那個時候,心底泛起了感動,還有滿滿的心虛。──這一切是屬於李歐文的,是他的、又不是他的,所以他總是無意識想要避開這個人。

李承天不像司馬、亦不像淩非言。

前者是他的朋友;後者則是不帶偏見地看他的人。

在接觸的人群裏,歐文最不待見的可以說是李承天和餘文。──因為這兩人是打著認識這具馬甲原主人的關系才會接近他,所以他們的關心並不是針對他的,像是偷回來一般。

相反,淩非言、淩炎、白檀……這些後來認識的人,他們的關心和對他的看法都是屬於他的,於是歐文能跟他們相處得很自然,沒有別扭。

這可以說是一個心結,並不是故意冷待李承天,只是歐文在別扭而已。

但李承天藏在冷漠底下的關懷卻讓他動搖了,後來更是聽林叔說這個男人從未對李歐文有一絲一毫的關心,兩兄弟的關系如似冰點,於是歐文覺得想不通。

想不通這個男人到底是喜歡李歐文、還是討厭李歐文。

而現在……他們之間的關系似乎開始糾纏不清了,其實歐文也搞不清楚為什麽會到了目前這一步,好像自自然然的,回過神就這樣了。

……

覺出他的走神,李承天捏捏他的下巴,好笑地問:“你就這個反應?沒有想跟我說什麽?”

既然他都這樣問了,歐文便把糾結許久的問題道了出來──“你為什麽總對我動手動腳?”

“為什麽?”李承天生出一種哭笑不得的感覺,“我們在一起了,這都是很自然的事,每對伴侶都是這樣的不是?”

“伴侶?!──你在說什麽?”歐文很是錯愕的瞠圓雙目。

“等等、你該不會想說我們還不是伴侶吧?”李承天聽得一怔,心底揚起一股不能壓抑的怒氣,極力壓制住吼叫的沖動,他沈默地等待歐文的答案。

歐文往後退了一步,很可惜身後是一片冰冷的墻壁,退無可退之下,他倒開始勇敢地反擊了,“當然不是!我們是兄弟,什麽伴侶亂七八糟的我可沒承認過!”

語音剛落,他忽然感覺到一陣可怕的壓力,活像待在極地深寒般讓他開始毛骨悚然……

這一切壓力來自眼前的男人,他清楚這點,卻不打算示弱,瞪回去!

李承天的表情有些扭曲,讓歐文看得心裏一抖,嘴角極其僵硬地扯起,似是怒極反笑。

“你能不能別笑了……”十分認真地建議。

“笑?我看起來像在笑麽?還是說你覺得這一切很可笑?包括我?”李承天兩步上前,雙手抵在歐文的頰旁,微微俯首危險地瞇起眼,冷冷的問。

“好吧,你沒有在笑……”歐文移眼,心說這人真是笑比不笑比難看。

李承天捏起他的下巴,以強逼的態度讓他正視自己,“告訴我,在發生那一切後,你將我當成什麽?”

他指的是那夜的事,歐文知道。

眼前冰山化身、渾身散發低氣壓的男人令他覺出些微恐懼,李承天這一面從來在他面前展現過,而久久等不到回答的人再一次重覆著問題:“你將我當成什麽?又或者說在你心目中,我是屬於什麽位置?”

歐文有些猶豫地想了下,回答道:“你是……我的哥哥。
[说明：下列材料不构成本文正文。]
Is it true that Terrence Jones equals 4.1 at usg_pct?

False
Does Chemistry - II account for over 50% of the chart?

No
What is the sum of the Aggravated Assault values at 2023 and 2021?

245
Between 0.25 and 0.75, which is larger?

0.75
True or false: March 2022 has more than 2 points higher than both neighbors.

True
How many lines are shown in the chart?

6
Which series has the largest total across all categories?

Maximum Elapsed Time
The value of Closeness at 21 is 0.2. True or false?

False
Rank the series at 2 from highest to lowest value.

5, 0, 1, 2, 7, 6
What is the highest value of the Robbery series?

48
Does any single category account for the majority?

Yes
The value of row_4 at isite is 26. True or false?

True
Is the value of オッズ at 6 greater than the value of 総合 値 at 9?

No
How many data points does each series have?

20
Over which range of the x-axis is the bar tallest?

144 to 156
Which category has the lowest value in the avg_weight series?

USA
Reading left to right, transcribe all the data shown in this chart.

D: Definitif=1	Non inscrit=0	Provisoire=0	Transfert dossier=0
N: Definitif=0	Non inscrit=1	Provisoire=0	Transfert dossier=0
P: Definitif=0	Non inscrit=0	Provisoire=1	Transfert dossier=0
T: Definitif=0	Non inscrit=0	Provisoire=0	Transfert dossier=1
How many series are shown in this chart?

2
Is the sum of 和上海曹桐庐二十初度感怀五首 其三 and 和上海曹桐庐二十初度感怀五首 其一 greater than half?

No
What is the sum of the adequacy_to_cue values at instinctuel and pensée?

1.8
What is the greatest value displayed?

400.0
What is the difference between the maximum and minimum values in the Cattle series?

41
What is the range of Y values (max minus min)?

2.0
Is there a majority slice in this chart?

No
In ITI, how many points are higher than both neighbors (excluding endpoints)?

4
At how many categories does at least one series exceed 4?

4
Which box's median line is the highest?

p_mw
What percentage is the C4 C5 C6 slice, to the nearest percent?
”

“哥哥?”李承天輕扯嘴角,瞬間湊至他面前,咬牙道:“如果你喜歡在床上叫我哥哥,我可以視為情趣。”說著更是懲罰似的咬了下那張淡色的下唇。──天知道他非常生氣,對他的弟弟卻仍是下不了狠手。

然而,他的體貼與按捺歐文無法理解,面對態度惡劣的男人,也氣惱了,“你整天就只想著這些麽?”

“不然呢?面對我可愛的弟弟,我還能想什麽?”李承天的話說得有些自嘲,在此之前,他從未不知道原來被人以冷靜、也許是冷漠來形容的他,能為歐文一句話而輕易失控。

他不喜歡表現不成熟的自己,卻非常在意歐文的話。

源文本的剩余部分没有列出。